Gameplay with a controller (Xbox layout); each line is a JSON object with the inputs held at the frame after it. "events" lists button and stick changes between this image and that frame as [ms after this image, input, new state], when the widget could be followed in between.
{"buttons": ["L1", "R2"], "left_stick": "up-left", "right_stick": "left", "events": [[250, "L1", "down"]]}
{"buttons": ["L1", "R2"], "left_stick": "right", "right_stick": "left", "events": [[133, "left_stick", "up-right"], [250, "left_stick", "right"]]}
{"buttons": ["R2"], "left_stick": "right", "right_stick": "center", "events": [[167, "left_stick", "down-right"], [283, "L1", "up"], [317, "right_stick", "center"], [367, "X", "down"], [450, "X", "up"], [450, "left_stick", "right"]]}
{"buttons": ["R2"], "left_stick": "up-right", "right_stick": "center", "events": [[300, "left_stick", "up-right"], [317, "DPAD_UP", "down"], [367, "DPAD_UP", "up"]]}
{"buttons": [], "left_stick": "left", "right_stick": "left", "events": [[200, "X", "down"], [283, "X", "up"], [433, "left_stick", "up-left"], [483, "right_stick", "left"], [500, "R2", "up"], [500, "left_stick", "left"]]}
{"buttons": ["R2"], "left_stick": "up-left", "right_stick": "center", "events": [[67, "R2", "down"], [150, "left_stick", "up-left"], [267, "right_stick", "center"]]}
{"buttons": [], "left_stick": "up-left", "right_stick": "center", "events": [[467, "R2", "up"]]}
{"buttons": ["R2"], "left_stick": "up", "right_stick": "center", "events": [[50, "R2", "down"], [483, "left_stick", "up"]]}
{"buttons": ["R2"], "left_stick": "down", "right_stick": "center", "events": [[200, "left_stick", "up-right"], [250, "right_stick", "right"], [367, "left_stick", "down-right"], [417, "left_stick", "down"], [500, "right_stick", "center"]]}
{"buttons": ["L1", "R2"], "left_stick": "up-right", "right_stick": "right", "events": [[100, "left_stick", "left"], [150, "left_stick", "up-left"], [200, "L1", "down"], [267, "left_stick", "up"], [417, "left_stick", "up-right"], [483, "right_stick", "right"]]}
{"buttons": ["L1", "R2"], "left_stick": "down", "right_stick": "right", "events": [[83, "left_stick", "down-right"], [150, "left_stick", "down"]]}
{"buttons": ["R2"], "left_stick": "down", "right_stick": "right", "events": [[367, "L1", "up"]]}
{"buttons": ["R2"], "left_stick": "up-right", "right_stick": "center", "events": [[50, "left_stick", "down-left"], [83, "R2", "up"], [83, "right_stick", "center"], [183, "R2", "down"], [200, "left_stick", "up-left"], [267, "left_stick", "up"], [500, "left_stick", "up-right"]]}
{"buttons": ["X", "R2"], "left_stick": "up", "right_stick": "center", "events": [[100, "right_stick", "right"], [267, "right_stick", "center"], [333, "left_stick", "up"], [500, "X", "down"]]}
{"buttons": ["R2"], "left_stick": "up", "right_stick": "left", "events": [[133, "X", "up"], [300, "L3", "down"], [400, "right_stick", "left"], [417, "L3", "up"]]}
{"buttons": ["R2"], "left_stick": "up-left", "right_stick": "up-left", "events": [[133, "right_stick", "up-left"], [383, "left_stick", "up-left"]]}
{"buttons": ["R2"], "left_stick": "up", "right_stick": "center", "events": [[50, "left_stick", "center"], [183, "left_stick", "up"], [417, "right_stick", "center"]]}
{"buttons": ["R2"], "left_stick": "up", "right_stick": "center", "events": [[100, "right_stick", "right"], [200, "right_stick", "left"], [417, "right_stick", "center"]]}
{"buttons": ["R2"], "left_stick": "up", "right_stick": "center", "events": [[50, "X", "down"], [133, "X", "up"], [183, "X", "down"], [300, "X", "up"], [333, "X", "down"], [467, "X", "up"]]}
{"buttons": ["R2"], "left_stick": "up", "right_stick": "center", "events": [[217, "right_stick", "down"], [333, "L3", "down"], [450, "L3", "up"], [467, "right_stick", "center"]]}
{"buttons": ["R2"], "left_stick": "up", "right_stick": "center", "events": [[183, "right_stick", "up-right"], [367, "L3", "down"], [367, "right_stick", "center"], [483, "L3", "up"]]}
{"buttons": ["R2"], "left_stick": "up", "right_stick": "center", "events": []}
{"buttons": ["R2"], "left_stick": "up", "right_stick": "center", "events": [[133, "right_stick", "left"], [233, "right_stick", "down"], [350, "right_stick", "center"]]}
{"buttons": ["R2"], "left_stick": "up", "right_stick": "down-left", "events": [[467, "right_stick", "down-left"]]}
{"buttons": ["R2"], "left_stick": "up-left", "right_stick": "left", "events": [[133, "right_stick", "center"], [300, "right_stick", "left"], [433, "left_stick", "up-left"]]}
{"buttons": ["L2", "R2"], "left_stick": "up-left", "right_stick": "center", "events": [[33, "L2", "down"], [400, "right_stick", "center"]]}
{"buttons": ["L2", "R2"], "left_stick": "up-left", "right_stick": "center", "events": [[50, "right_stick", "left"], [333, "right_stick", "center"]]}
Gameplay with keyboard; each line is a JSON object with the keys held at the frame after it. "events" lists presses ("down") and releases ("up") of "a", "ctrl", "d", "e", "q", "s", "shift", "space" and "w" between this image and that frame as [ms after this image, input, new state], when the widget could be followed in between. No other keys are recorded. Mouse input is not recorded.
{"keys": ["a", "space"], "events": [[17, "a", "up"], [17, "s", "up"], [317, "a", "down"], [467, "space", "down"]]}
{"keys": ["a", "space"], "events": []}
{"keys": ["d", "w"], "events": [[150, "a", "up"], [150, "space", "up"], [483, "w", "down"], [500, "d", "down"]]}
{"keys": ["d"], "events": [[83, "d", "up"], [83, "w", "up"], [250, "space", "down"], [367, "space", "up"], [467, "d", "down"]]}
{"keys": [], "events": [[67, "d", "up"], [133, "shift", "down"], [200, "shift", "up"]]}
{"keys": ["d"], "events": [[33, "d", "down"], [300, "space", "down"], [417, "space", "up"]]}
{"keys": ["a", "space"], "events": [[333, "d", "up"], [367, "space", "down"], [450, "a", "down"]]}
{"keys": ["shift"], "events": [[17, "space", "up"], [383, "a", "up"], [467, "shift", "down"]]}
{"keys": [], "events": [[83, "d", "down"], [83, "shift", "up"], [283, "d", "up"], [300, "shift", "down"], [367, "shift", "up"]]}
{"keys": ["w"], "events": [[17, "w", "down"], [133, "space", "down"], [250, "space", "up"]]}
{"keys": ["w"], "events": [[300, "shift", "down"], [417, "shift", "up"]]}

###

**Requirement:**
Every line of the listing that includes the word "between" must be copied.

**Output of the exercise:**
Gameplay with a controller (Xbox layout); each line is a JSON object with the inputs held at the frame after it. "events" lists button and stick changes between this image and that frame as [ms after this image, input, new state], when the widget could be followed in between.
Gameplay with keyboard; each line is a JSON object with the keys held at the frame after it. "events" lists presses ("down") and releases ("up") of "a", "ctrl", "d", "e", "q", "s", "shift", "space" and "w" between this image and that frame as [ms after this image, input, new state], when the widget could be followed in between. No other keys are recorded. Mouse input is not recorded.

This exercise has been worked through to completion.